• **Problem statement**: Give the number of lines in the data below that contain "uitvoering", with no other words.

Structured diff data
__________________________________________________

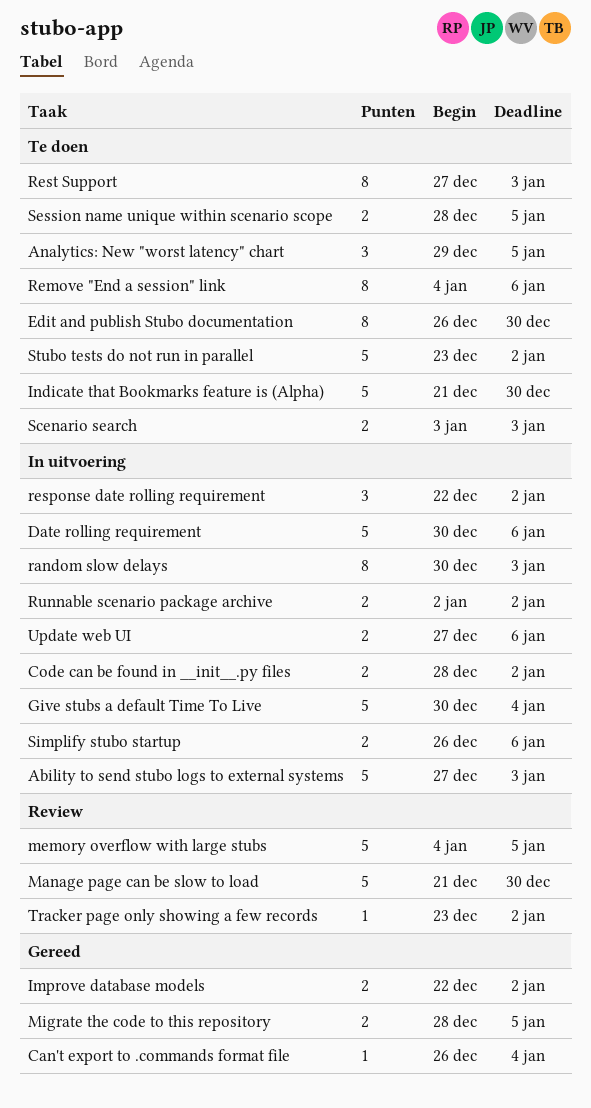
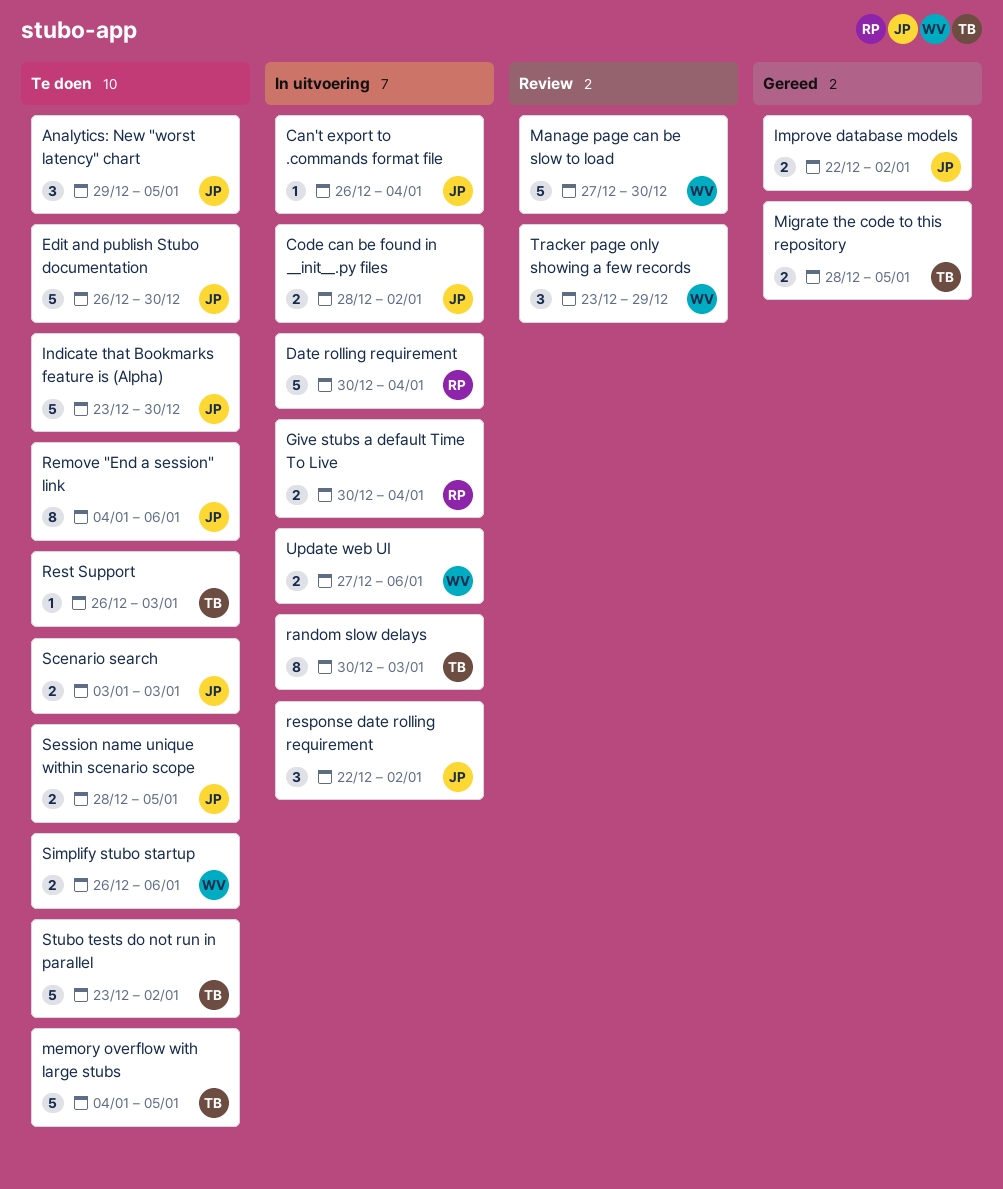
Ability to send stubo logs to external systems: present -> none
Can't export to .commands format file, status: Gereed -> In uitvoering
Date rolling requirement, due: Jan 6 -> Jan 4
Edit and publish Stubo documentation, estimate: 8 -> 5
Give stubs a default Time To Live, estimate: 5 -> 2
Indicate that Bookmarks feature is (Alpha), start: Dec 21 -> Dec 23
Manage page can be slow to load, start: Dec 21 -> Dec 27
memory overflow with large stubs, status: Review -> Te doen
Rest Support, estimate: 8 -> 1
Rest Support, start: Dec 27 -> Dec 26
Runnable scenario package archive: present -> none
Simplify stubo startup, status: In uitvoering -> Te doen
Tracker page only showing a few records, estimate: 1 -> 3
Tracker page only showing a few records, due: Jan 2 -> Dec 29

__________________________________________________

• **Task output**: 2